Text:

Most of the old wire service photos featured in those entries were unearthed by longtime reader Bruce “BSmile” Menard. At some point he stopped sending them to me and began featuring them on his own Twitter feed (which I heartily recommend). I should really go back to digging up some wire service shots on my own — thanks for the nudge!
The Kinks: thumbs up or down?
Oh, man — way, way up! (Seriously, who doesn’t like the Kinks?)
MLB uniforms like the Dodgers and Yankees have basically remained the same over the years. Looking at the expansion teams of the modern era, is there a team(s) you feel got it right the 1st time?
Wish you had more clearly defined what you mean by the “modern era.” If we go back to the early 1960s, the Mets got it right; in the late 1960s, the Expos got it right.
If we’re taking a more restrictive view of the modern era, I’d say the Diamondbacks got it right (yes, purple and all). Their inaugural set has aged very, very well. Too bad they didn’t stick with it.
Will you hand the reins of Uni Watch to a successor when you decide to retire?
I’m not sure if you mean when I retire from Uni Watch, or when I just retire, period (which could be the same thing but could also be two very different things).
In any case, as I touched upon when discussing the recent unpleasantness, I would not just give Uni Watch away. It’s like a house I’ve built — someone else may eventually get to live in it, but I’m not going to just hand them the keys. Or at least that’s my current thinking.
What is your favorite Tekashi69 song?
I am aware of the gentleman’s existence but am not familiar with his work.
Of the major teams that use purple, which ones most desperately need to switch colors, and what color combos would you choose? Also, which teams would you leave alone?
Obviously, they all need to change.

Written request: Pick up the sports uniform Q&A text from its final sentence and write the next few lines of the reply. The listing that comes next is drawn from a separate source.

Raw records

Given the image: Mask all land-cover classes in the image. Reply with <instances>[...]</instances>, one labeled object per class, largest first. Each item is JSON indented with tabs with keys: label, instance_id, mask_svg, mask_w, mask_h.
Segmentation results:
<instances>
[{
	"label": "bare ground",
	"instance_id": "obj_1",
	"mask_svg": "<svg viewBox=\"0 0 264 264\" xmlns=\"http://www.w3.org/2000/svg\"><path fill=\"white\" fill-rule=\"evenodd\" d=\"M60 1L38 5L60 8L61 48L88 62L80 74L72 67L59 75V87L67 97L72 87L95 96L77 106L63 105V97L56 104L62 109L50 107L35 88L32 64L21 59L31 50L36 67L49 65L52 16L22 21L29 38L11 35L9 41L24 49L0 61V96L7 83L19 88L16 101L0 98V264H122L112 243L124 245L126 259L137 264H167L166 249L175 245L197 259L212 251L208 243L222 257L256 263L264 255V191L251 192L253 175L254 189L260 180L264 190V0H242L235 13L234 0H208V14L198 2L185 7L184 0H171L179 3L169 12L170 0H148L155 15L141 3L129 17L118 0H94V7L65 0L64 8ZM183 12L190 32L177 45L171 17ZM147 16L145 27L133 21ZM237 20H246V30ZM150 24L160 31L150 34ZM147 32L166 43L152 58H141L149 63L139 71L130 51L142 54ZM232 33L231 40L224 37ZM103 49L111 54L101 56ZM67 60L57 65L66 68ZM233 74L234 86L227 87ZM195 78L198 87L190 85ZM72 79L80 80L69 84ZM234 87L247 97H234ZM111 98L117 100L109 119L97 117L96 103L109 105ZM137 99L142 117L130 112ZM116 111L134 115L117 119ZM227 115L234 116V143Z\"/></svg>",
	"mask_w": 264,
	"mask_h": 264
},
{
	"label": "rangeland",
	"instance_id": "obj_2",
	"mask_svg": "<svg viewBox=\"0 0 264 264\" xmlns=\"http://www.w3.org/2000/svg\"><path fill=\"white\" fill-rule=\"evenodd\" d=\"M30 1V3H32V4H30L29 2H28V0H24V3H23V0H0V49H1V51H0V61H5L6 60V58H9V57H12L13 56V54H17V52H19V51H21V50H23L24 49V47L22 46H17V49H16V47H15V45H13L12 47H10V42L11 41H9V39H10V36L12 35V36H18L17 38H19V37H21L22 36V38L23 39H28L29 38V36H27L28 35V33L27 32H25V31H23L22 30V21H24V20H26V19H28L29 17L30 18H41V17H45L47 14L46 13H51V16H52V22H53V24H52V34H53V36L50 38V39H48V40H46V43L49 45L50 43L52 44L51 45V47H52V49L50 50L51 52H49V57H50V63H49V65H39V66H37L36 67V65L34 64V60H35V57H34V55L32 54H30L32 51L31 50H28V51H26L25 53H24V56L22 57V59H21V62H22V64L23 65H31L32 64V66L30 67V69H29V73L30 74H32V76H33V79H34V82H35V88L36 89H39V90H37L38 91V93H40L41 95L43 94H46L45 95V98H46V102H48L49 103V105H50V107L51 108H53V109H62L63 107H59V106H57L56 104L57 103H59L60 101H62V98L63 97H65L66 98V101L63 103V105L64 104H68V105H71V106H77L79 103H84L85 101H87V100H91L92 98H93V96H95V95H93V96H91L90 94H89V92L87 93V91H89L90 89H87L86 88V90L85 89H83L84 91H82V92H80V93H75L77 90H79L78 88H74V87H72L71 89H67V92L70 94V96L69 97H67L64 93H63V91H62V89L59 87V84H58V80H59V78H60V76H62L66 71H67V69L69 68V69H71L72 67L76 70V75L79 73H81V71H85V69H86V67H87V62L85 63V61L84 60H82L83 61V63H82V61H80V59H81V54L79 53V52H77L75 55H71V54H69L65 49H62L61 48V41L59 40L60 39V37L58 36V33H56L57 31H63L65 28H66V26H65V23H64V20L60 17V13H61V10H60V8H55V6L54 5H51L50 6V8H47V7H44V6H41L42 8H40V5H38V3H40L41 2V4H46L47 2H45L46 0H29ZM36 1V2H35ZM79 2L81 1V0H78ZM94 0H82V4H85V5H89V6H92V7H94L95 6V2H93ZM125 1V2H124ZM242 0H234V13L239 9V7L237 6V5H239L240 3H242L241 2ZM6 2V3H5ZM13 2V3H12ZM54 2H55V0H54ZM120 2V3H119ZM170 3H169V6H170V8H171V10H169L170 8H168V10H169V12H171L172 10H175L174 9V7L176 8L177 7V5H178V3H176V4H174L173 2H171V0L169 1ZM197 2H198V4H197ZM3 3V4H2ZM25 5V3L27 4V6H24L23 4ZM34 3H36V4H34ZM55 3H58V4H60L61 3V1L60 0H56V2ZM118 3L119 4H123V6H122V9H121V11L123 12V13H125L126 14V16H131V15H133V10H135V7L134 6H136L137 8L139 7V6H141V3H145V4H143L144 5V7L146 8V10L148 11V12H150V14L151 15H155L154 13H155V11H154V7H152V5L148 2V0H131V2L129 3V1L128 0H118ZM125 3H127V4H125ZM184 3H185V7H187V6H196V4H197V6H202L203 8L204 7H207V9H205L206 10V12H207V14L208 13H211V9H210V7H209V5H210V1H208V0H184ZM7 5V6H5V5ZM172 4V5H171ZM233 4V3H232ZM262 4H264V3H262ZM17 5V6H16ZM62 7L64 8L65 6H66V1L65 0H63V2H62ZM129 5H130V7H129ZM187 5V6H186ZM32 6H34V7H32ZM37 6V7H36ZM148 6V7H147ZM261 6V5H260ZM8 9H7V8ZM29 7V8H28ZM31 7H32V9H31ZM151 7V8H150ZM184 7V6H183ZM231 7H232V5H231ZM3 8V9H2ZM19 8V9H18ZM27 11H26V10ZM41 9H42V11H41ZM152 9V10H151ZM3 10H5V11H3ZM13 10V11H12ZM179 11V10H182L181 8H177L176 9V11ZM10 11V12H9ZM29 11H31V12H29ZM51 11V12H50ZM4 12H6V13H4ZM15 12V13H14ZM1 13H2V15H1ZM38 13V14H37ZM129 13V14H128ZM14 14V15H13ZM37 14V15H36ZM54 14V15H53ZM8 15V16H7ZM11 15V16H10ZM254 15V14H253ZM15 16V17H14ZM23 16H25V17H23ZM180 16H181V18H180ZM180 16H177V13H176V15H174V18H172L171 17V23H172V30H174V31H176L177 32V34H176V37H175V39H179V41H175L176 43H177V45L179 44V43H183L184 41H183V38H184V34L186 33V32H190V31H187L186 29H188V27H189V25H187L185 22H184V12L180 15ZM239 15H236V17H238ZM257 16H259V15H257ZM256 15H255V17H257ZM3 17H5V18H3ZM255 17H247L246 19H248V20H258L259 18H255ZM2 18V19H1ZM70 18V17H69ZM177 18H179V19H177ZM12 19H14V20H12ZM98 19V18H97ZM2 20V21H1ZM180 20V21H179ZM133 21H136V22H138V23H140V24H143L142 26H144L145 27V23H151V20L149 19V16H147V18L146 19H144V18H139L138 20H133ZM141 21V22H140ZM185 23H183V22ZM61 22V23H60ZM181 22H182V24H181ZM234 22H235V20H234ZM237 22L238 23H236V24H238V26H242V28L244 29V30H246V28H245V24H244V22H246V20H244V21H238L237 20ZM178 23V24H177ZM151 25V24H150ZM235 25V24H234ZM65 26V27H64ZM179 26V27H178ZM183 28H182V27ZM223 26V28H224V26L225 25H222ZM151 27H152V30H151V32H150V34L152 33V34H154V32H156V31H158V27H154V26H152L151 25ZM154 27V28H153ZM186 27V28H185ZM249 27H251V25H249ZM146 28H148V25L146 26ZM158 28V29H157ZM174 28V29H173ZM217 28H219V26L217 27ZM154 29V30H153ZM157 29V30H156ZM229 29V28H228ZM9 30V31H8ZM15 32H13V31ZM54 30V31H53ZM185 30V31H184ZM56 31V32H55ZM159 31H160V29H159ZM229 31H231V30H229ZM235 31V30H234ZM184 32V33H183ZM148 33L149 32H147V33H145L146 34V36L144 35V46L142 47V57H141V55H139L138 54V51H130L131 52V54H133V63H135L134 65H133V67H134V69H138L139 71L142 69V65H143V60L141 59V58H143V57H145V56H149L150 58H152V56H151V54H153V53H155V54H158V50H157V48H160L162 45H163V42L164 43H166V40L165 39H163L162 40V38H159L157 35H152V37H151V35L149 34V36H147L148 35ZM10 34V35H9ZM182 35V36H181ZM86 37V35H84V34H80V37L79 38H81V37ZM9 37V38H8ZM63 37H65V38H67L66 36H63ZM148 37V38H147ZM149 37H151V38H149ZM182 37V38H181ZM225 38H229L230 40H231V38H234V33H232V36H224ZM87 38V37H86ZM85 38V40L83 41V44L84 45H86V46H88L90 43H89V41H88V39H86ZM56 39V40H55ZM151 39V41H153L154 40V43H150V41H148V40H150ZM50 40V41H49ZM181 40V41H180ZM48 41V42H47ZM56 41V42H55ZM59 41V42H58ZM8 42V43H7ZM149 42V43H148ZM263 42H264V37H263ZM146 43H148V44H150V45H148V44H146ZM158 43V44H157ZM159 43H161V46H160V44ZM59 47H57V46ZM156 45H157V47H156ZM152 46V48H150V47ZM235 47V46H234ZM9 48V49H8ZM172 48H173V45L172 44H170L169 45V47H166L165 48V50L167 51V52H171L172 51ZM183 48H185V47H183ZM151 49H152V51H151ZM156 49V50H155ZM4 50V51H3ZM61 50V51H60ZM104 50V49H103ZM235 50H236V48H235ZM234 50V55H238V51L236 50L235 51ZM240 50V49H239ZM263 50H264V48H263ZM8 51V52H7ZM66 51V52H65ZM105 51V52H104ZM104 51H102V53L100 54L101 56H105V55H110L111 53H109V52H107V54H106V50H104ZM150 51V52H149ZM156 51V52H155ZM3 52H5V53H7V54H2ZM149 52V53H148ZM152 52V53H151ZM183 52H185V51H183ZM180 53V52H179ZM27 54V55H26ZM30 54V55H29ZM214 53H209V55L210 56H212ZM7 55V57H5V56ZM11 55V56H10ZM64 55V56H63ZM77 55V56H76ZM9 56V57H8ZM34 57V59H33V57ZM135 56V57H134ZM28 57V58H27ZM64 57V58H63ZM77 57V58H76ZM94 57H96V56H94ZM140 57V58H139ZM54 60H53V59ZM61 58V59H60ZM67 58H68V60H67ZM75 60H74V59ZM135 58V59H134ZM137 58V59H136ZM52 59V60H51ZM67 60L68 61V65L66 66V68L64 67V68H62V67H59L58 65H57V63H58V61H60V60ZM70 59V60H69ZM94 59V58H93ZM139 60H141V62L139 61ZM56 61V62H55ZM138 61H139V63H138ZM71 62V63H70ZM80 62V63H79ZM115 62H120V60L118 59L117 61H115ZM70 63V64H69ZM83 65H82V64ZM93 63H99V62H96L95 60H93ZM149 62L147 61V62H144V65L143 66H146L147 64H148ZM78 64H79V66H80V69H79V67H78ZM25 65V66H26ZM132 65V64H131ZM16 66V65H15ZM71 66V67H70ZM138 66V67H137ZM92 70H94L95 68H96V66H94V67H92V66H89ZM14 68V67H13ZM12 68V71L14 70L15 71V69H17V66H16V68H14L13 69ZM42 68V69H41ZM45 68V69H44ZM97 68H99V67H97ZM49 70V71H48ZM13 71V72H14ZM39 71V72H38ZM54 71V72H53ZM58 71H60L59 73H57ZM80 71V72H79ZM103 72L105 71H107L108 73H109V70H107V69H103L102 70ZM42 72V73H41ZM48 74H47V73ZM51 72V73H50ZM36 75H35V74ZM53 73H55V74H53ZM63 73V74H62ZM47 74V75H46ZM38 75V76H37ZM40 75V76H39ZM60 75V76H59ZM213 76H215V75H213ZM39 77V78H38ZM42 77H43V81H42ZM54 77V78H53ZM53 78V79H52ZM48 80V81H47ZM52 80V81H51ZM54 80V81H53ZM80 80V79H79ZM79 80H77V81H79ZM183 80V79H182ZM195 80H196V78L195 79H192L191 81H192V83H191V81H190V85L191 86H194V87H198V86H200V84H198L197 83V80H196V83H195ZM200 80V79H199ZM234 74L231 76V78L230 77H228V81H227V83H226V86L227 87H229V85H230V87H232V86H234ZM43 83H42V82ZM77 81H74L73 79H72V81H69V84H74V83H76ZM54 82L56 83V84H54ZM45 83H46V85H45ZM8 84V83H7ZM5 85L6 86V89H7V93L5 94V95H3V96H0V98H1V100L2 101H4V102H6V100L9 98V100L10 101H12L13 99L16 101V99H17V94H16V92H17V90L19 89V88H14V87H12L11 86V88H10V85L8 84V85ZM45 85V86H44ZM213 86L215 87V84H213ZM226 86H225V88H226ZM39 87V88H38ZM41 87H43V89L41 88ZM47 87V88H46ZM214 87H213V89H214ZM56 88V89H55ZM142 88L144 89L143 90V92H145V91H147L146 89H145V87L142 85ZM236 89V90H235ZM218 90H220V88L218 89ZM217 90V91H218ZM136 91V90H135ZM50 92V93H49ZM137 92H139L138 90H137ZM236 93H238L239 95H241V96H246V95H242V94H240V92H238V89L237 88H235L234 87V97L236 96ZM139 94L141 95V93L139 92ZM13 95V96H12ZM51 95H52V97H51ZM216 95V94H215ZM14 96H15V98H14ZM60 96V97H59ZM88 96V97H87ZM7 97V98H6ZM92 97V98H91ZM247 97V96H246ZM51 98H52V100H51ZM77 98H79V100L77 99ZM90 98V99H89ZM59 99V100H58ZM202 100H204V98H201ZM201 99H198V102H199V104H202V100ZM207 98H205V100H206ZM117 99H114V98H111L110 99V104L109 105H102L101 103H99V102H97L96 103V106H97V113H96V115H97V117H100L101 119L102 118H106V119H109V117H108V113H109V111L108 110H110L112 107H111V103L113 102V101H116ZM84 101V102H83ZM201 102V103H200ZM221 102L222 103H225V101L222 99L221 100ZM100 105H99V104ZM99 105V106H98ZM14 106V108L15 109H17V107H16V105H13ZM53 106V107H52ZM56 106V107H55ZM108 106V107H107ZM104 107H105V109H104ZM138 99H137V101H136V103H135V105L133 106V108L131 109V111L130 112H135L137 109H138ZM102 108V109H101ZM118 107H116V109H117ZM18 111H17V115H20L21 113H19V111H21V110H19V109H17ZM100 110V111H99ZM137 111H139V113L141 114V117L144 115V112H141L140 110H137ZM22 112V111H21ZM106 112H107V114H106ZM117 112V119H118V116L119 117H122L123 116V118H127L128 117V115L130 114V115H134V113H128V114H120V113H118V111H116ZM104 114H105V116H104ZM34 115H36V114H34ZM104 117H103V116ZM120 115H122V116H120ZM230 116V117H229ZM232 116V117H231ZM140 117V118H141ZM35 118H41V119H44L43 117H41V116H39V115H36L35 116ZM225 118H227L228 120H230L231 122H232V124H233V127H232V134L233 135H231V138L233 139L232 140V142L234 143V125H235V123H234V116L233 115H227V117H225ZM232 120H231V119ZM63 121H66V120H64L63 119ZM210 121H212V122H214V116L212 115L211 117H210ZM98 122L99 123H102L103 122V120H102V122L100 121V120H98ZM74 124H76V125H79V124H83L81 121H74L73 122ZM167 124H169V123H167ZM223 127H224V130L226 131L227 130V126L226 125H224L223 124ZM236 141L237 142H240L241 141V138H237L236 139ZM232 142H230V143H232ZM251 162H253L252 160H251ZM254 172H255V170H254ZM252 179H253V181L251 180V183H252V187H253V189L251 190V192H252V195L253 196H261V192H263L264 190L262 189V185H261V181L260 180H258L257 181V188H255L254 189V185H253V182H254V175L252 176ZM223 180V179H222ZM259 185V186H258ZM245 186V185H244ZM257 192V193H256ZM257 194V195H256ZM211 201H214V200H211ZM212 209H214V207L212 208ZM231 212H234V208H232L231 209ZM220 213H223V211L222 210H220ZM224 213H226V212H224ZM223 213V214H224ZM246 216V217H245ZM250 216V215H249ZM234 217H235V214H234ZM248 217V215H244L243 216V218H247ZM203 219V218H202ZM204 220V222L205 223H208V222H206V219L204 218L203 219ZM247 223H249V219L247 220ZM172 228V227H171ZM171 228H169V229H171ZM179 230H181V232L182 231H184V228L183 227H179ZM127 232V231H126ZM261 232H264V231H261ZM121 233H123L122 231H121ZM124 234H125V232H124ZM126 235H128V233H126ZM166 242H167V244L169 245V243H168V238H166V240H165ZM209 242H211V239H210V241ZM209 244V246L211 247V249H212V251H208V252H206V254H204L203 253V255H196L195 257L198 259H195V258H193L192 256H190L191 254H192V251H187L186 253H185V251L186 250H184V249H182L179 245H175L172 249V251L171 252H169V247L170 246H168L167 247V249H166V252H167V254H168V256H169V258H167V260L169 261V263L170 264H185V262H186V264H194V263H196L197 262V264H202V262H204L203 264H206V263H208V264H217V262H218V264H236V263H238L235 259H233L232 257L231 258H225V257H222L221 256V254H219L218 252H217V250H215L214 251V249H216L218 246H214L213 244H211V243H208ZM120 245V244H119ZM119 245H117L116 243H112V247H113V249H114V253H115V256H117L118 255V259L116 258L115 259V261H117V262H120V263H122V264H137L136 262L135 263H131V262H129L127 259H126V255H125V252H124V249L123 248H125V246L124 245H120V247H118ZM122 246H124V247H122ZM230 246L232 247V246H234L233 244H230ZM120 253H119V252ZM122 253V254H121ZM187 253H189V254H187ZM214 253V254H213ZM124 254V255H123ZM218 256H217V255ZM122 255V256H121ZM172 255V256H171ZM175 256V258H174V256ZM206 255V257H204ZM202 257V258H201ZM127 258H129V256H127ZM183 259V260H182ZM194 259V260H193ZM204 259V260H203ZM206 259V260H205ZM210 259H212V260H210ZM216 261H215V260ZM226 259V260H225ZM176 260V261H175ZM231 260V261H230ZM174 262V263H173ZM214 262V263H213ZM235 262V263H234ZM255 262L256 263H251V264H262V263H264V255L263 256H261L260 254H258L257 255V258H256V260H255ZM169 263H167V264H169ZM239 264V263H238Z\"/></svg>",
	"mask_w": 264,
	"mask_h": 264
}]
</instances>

Answer to this exercise:
Kidding (mostly). Honestly, I’d leave most of them alone, or maybe even all of them. At this stage of the game, are we really gonna tell the Vikings to stop wearing purple? Or the Rockies? As you may have seen in my answer to an earlier question, I even think the Diamondbacks should go back to wearing purple.
The one that I do think should change is the Ravens. As many fans have pointed out, the Ravens’ black alternate jerseys look great, and even their mono-black look is pretty good, because ravens are, you know, black. Let them go mono-black. Done and done.
In your opinion, what are the top three daily comic strips of all-time?
Just to be clear, I’m a comics enthusiast but not a comics scholar. That said, I think I’d go with Krazy Kat, Bloom County, and Calvin and Hobbes. (But I also love Pogo, Nancy, Peanuts, Dennis the Menace, Doonesbury, and many others.)
I agree with you on the topic of advertisements not belonging on uniforms, but I’m becoming increasingly sick of the amount of commercials and in-game advertisements during games. In a hypothetical trade, would you take the stoppage of unnecessary TV timeouts and breaks in play, and entirely eliminate TV commercials (minus halftimes), in exchange for ad patches on uniforms across all sports?
That’s a false choice. It’s like saying, “Would you be okay with uni ads if they used the revenue to lower ticket prices” (or sign a top free agent, or whatever).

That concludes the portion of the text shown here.